* _WHAT NEEDS TO BE DONE_
No pictures go into the copy. Write out every line below exactly.

* _RECORDED DATA_
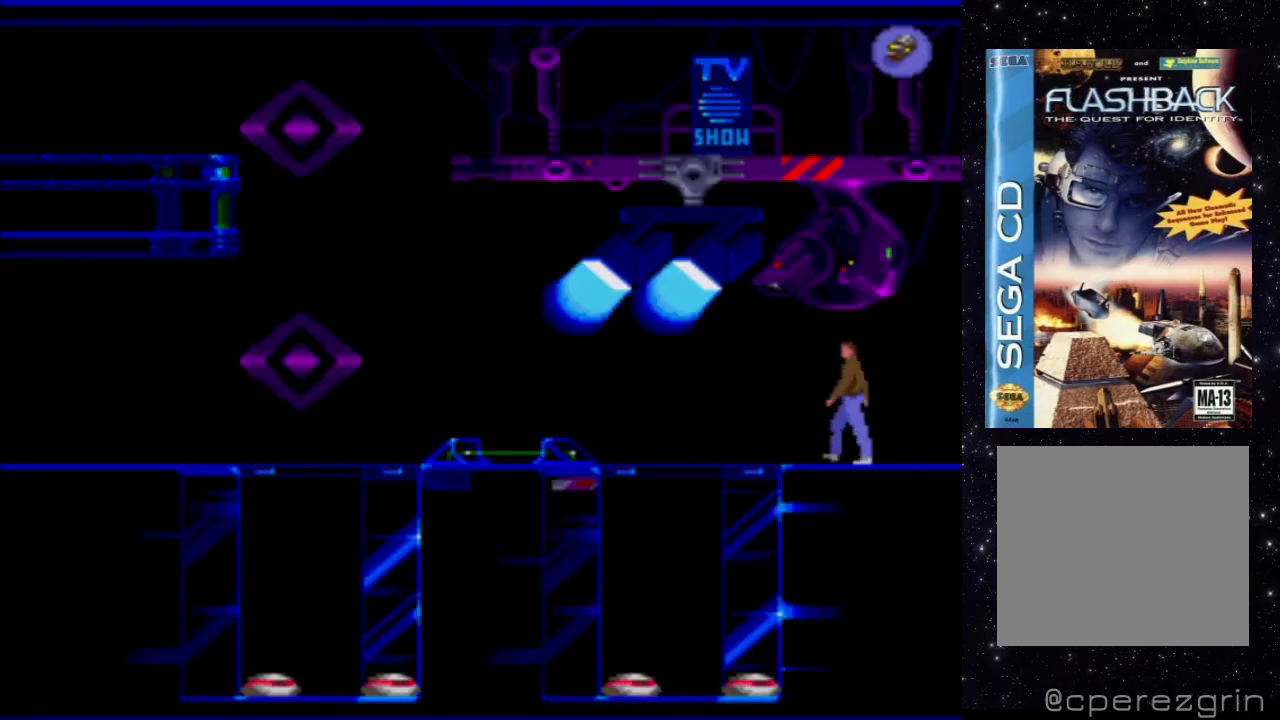
{"buttons": [], "events": [[140, "DPAD_LEFT", "up"]]}
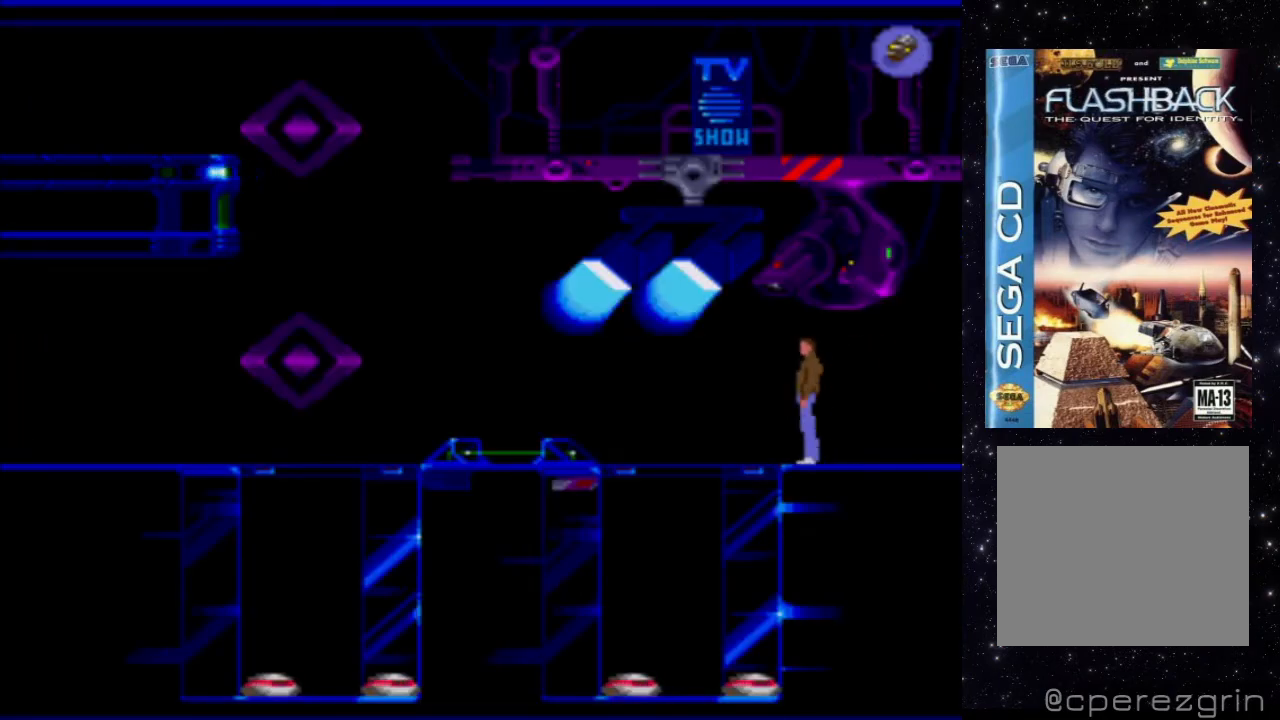
{"buttons": ["X", "DPAD_UP"], "events": [[40, "X", "down"], [220, "DPAD_UP", "down"]]}
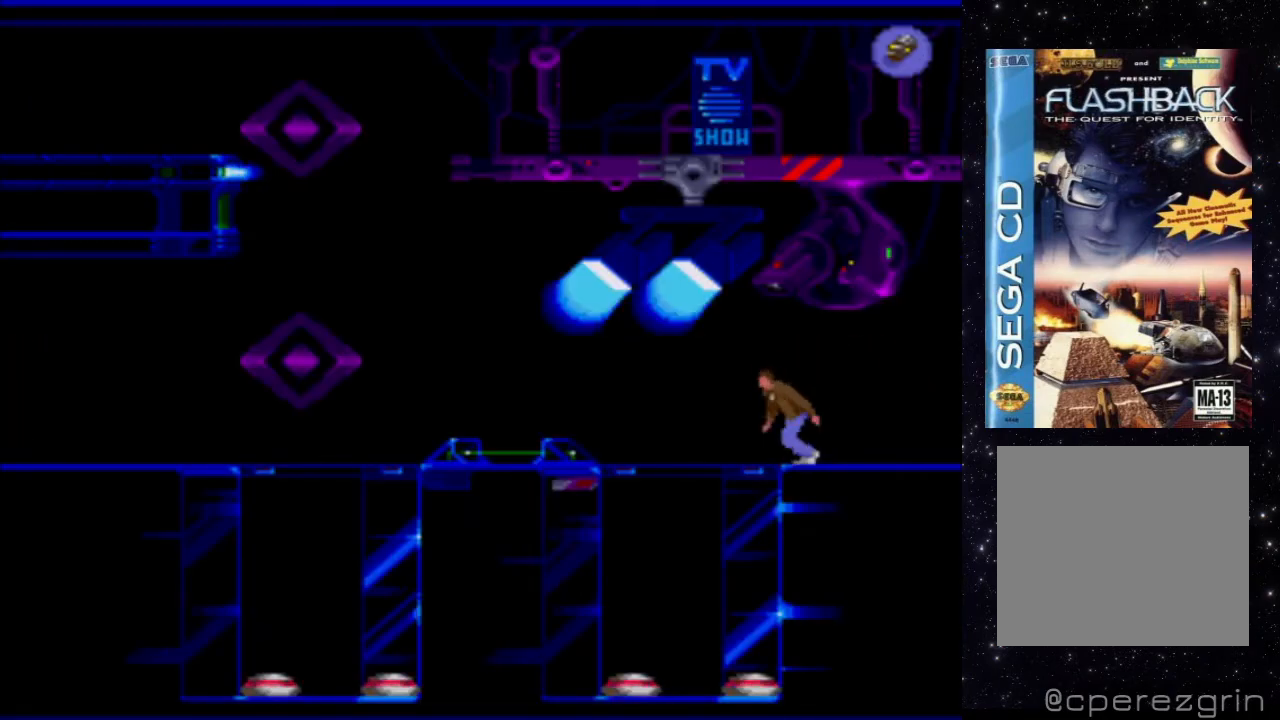
{"buttons": ["X", "DPAD_UP"], "events": []}
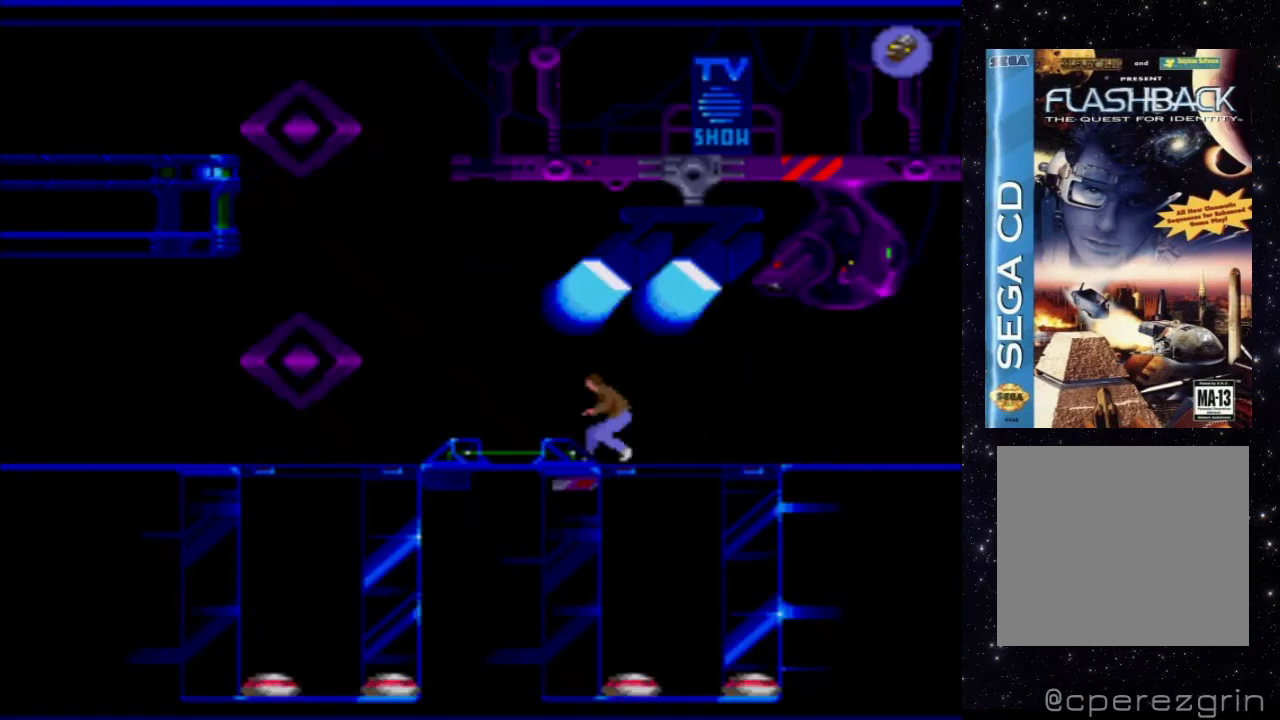
{"buttons": ["DPAD_LEFT"], "events": [[100, "DPAD_UP", "up"], [140, "X", "up"], [480, "DPAD_LEFT", "down"]]}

* _SOLUTION BELOW_
{"buttons": [], "events": [[140, "DPAD_LEFT", "up"]]}
{"buttons": ["X", "DPAD_UP"], "events": [[40, "X", "down"], [220, "DPAD_UP", "down"]]}
{"buttons": ["X", "DPAD_UP"], "events": []}
{"buttons": ["DPAD_LEFT"], "events": [[100, "DPAD_UP", "up"], [140, "X", "up"], [480, "DPAD_LEFT", "down"]]}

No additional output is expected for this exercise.